Overview

A Trial of a Botanical Drug Containing East Indian Sandalwood Oil (EISO) for the Treatment of Molluscum Contagiosum

Status:
Terminated
Trial end date:
2017-09-21
Target enrollment:
0
Participant gender:
All
Summary
This trial will examine the safety, tolerability and efficacy of one strength of East Indian sandalwood oil (EISO) in a cream base compared to a placebo for treatment of molluscum contagiosum in pediatric subjects. Trial participants will be asked to apply study medication twice a day for sixty (60) days.
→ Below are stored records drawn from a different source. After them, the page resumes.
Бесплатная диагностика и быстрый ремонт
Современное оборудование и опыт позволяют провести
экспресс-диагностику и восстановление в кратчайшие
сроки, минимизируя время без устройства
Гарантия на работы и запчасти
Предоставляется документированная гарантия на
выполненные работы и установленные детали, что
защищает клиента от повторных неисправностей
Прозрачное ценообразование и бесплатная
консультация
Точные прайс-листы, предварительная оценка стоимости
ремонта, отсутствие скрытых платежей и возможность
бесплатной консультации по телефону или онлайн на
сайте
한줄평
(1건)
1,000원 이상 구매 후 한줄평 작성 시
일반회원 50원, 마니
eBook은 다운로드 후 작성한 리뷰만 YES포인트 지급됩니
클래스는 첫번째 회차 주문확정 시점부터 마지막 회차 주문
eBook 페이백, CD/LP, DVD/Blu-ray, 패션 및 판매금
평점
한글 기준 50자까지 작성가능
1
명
Efficacy will be evaluated by clinical staff and patients will be asked to assess tolerability as well as any improvement experienced during the trial.
Phase:
Phase 2
Accepts Healthy Volunteers?
No
Details
Lead Sponsor:
ViroXis Corporation
Criteria
Inclusion Criteria:

Subjects will be included in the trial if they meet all of the following criteria:

- Are between 2 and 17 years of age, inclusive, at screening.

- Have a diagnosis of molluscum contagiosum that is treatable with a topical agent and
at least five (5) lesions on the treatment area.
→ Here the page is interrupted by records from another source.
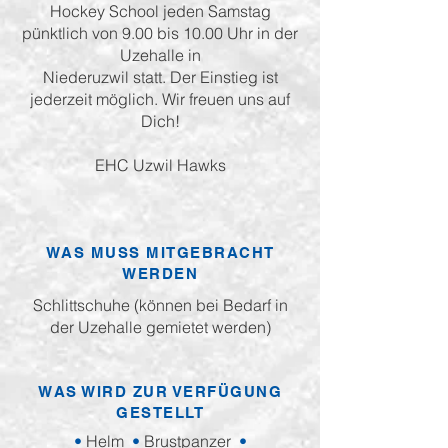
Hockey School jeden Samstag
pünktlich von 9.00 bis 10.00 Uhr in der
Uzehalle in
Niederuzwil statt. Der Einstieg ist
jederzeit möglich. Wir freuen uns auf
Dich!
EHC Uzwil Hawks
WAS MUSS MITGEBRACHT
WERDEN
Schlittschuhe (können bei Bedarf in
der Uzehalle gemietet werden)
WAS WIRD ZUR VERFÜGUNG
GESTELLT
•
Helm
•
Brustpanzer
•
- Are free of any systemic or dermatologic disorder, which, in the opinion of the
investigator will interfere with the study results or increase the risk of adverse
events.

- Are willing to refrain from using non-approved lotions, sunscreen, moisturizer,
cleansers, cosmetics or creams on the affected areas during the treatment period.

- Whose parent or guardian is able to give written informed consent and potential
pediatric subjects 7 years of age or older to provide assent in a manner approved by
the Institutional Review Board and comply with the requirements of the study.

Exclusion Criteria:

Subjects will be excluded from the trial if they meet any of the following criteria:

- Are immunosuppressed.

- Have regular physical contact with a sibling or other person with molluscum
contagiosum virus (MCV), unless that person is also enrolled in the study.

- Have used or are planning to use immunosuppressive or immunomodulatory medication
(including oral or parenteral corticosteroids) in the previous 30 days.

- Are undergoing treatment or have been treated in the last 30 days prior to Screening
with isotretinoin or any other type of topical therapy (e.g., corticosteroids,
cantharidin, podophyllin, podofilox, iodine, salicylic acid, retinoids, diclofenac,
hyaluronic acid, potassium hydroxide, imiquimod).

- Have used liquid nitrogen in the treatment area in the last 30 days prior to
Screening.

- Have undergone curettage, electrocoagulation, taping or clamping of the infected area.

- Are taking antiviral medication including but not limited to cimetidine and cidofovir.

- Have any active skin malignancy or infection other than molluscum contagiosum.

- Have a molluscum contagiosum infection in an untreatable area (i.e., mucosal surfaces,
anogenital, periorbital, and facial regions).

- Have any condition that in the opinion of the investigator would confound the safety
and/or efficacy assessments.

- Have participated in any clinical trial in the previous 30 days.

- Have a known sensitivity to any of the constituents of the test product including
sensitivities to sandalwood oil, fragrances or any member of the Compositae family of
vascular plants (e.g., sunflowers, daisies, dahlias, etc.).

- Are pregnant, breastfeeding, or unwilling to practice an acceptable form of birth
control during the study, if applicable.

- Have a present condition or abnormality that in the opinion of the Investigator would
compromise the safety of the subject or the quality of the data.